The President then instructed the caretaker Prime Minister to form a cabinet with technocrats and just get on with the job. But both MS5 and Lega
slammed that decision and made clear that they would shoot down any cabinet not of their choosing. Liugi di Maio - MS5's representative at the general election - even called for the President himself to be impeached. Yet as Tuesday faded into Wednesday and the quagmire continued it appeared as though some of the very firm positions of MS5 and Lega were starting to become malleable. On Thursday the two parties finally decided to cut their losses and propose a new cabinet - a proposal that Italy's very relieved President duly accepted.
Out of the woods?
Not quite. Conte most now form government. And while he himself may be an unknown quantity, many within his cabinet are not. Lega's Salvini will take the top job within
the interior ministry, an appointment that has galled many Italians. The openly xenophobic Salvini has promised to pursue the closure of refugee camps, force deportations and crack down on Islam. And while the firebrand Savona missed out on guiding Rome's finance policy he will remain a
thorn in the side of Brussels as the minister for the EU. The finance position meanwhile has been given to the political novice Giovanni Tria.
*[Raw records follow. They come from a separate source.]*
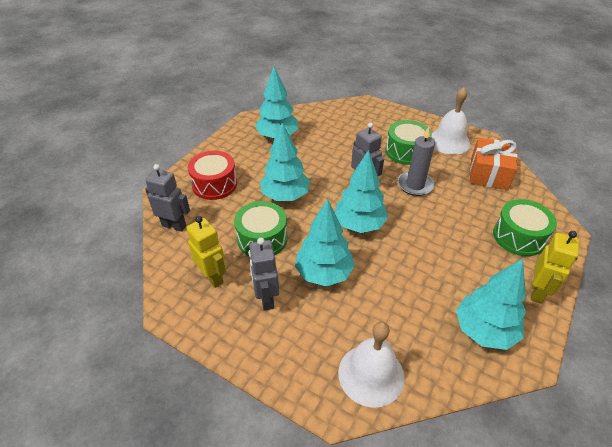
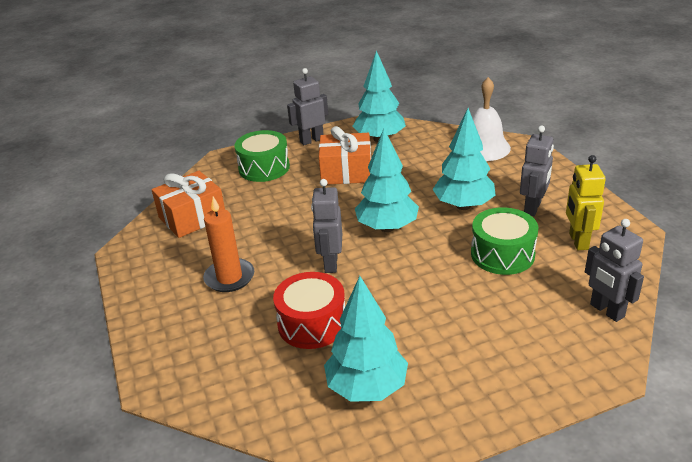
camera: 140 degrees left, 10 degrees down
red drum [188,151,237,200] -> red drum moved to [273,272,345,349]
turquoise tree [260,122,310,201] -> none
green drum [386,120,432,165] -> orange candle [203,197,254,292]
grey candle [398,127,435,196] -> none
white bell [431,87,470,155] -> none
yellow robot [531,231,579,304] -> grey robot [287,68,328,145]
none -> orange gift [319,126,371,185]

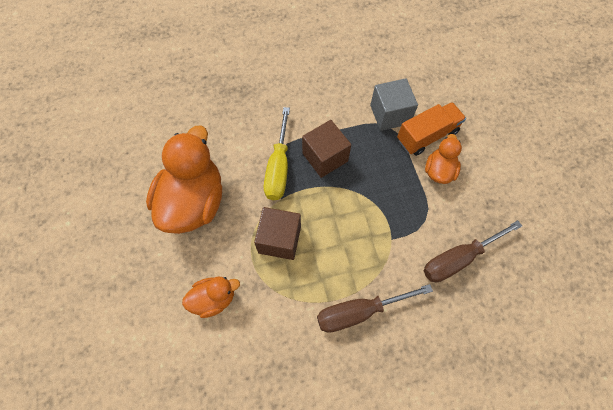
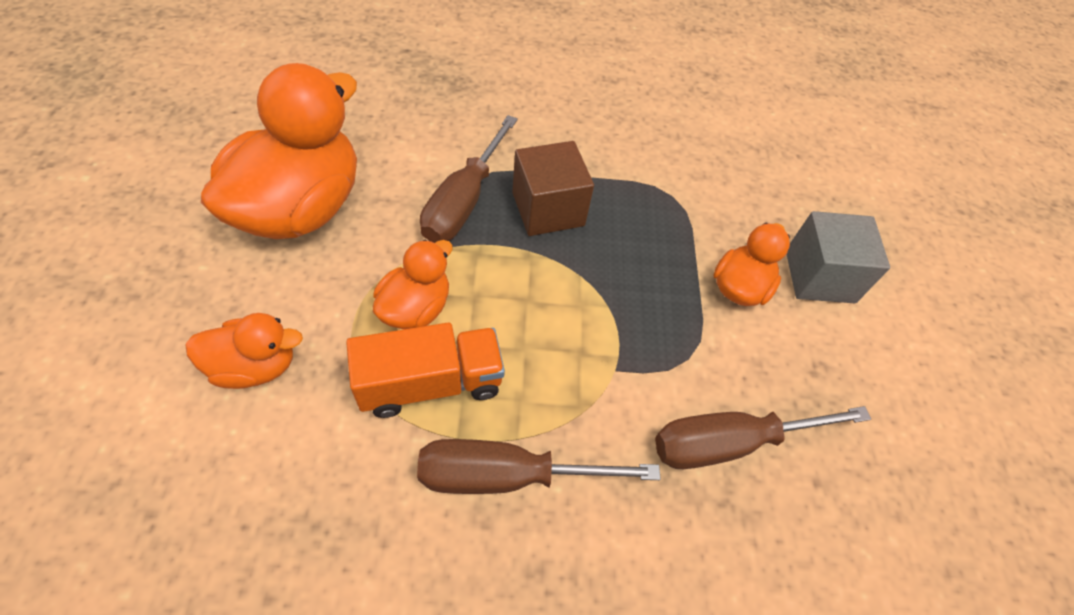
camera: 10 degrees right, 10 degrees down
brown cube [254,207,301,260] -> orange duck [373,240,453,329]
yellow screwdriver [264,107,290,200] -> brown screwdriver [420,115,518,243]
grey cube [370,78,418,131] -> grey cube moved to [786,211,890,303]
orange truck [397,102,466,156] -> orange truck moved to [346,323,505,418]

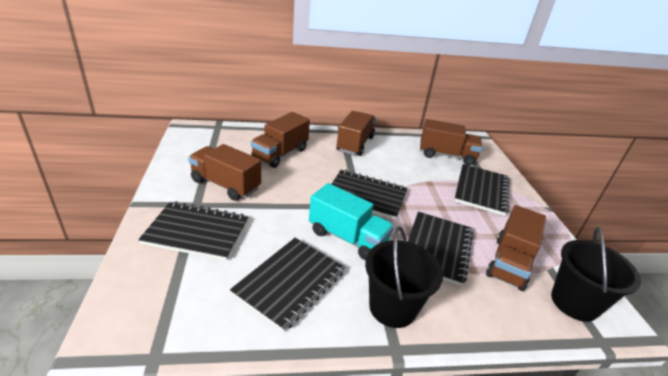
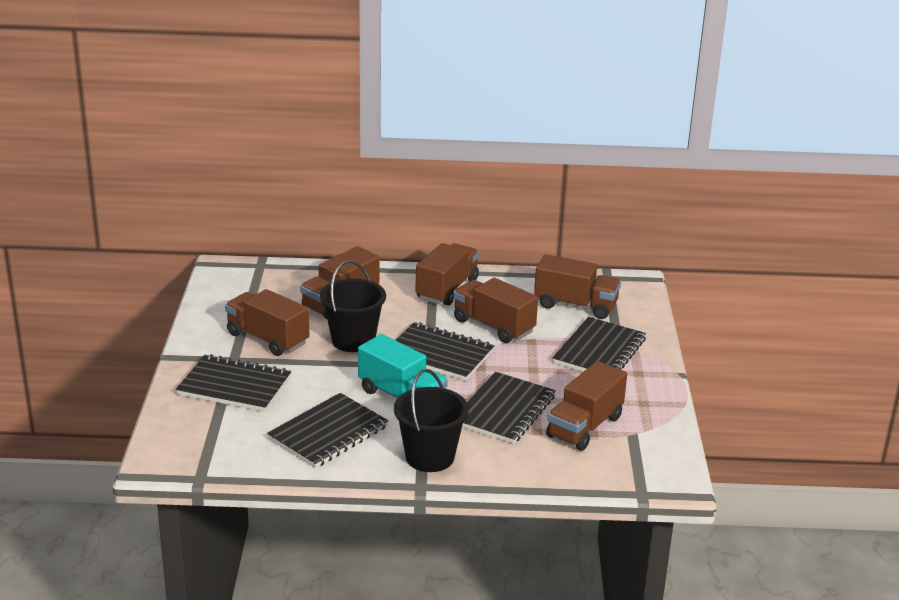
camera: 10 degrees right, 5 degrees down
black bucket [551,227,641,322] -> black bucket moved to [320,260,386,352]
none -> brown truck [453,278,538,343]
The prospect of a new vote earlier this week shook the international monetary markets, and
European finance chiefs remain deeply concerned. When Greece flirted with the idea of leaving the monetary union three years ago the global markets were hammered; Italy's economy is ten times the size of Greece's. Exacerbating these fears is the fact that the Italian banking system is on the verge of collapse, as witnessed by the nationalisation of Banca Monte dei Paschi di Siena. Italy's skyrocketing debt is also only going to expand as the new government pursues a flat tax rate while simultaneously instituting a citizen's income.
Italy's new government must be given the benefit of doubt, and a chance to lead the country. But let's not harbour any illusions: the coalition comprises two ambitious upstarts that have little in common other than a host of disparate, untested ideologies. Without a doubt, there'll be significantly more to come on this story.